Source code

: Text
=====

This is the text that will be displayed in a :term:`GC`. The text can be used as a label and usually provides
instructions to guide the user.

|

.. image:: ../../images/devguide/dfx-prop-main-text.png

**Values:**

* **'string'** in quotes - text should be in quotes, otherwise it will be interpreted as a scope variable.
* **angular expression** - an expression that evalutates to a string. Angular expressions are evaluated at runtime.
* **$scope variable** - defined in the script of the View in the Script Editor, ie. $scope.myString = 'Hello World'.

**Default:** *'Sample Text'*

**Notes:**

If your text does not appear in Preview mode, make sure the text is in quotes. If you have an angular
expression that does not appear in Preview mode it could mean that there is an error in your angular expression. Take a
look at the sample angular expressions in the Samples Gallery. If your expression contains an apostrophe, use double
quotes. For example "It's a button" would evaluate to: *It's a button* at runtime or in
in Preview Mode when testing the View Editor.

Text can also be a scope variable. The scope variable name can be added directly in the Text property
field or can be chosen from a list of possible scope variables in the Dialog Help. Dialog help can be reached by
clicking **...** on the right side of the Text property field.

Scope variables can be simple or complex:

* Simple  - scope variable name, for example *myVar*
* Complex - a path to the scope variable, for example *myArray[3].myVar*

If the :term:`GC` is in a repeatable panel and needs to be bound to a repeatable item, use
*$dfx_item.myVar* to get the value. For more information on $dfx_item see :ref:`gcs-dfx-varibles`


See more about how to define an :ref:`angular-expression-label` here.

────

**Work to complete**
Transcribe every entry in the listing, word for word.

**Reply to the exercise**
Source code

: Text
=====

This is the text that will be displayed in a :term:`GC`. The text can be used as a label and usually provides
instructions to guide the user.

|

.. image:: ../../images/devguide/dfx-prop-main-text.png

**Values:**

* **'string'** in quotes - text should be in quotes, otherwise it will be interpreted as a scope variable.
* **angular expression** - an expression that evalutates to a string. Angular expressions are evaluated at runtime.
* **$scope variable** - defined in the script of the View in the Script Editor, ie. $scope.myString = 'Hello World'.

**Default:** *'Sample Text'*

**Notes:**

If your text does not appear in Preview mode, make sure the text is in quotes. If you have an angular
expression that does not appear in Preview mode it could mean that there is an error in your angular expression. Take a
look at the sample angular expressions in the Samples Gallery. If your expression contains an apostrophe, use double
quotes. For example "It's a button" would evaluate to: *It's a button* at runtime or in
in Preview Mode when testing the View Editor.

Text can also be a scope variable. The scope variable name can be added directly in the Text property
field or can be chosen from a list of possible scope variables in the Dialog Help. Dialog help can be reached by
clicking **...** on the right side of the Text property field.

Scope variables can be simple or complex:

* Simple  - scope variable name, for example *myVar*
* Complex - a path to the scope variable, for example *myArray[3].myVar*

If the :term:`GC` is in a repeatable panel and needs to be bound to a repeatable item, use
*$dfx_item.myVar* to get the value. For more information on $dfx_item see :ref:`gcs-dfx-varibles`


See more about how to define an :ref:`angular-expression-label` here.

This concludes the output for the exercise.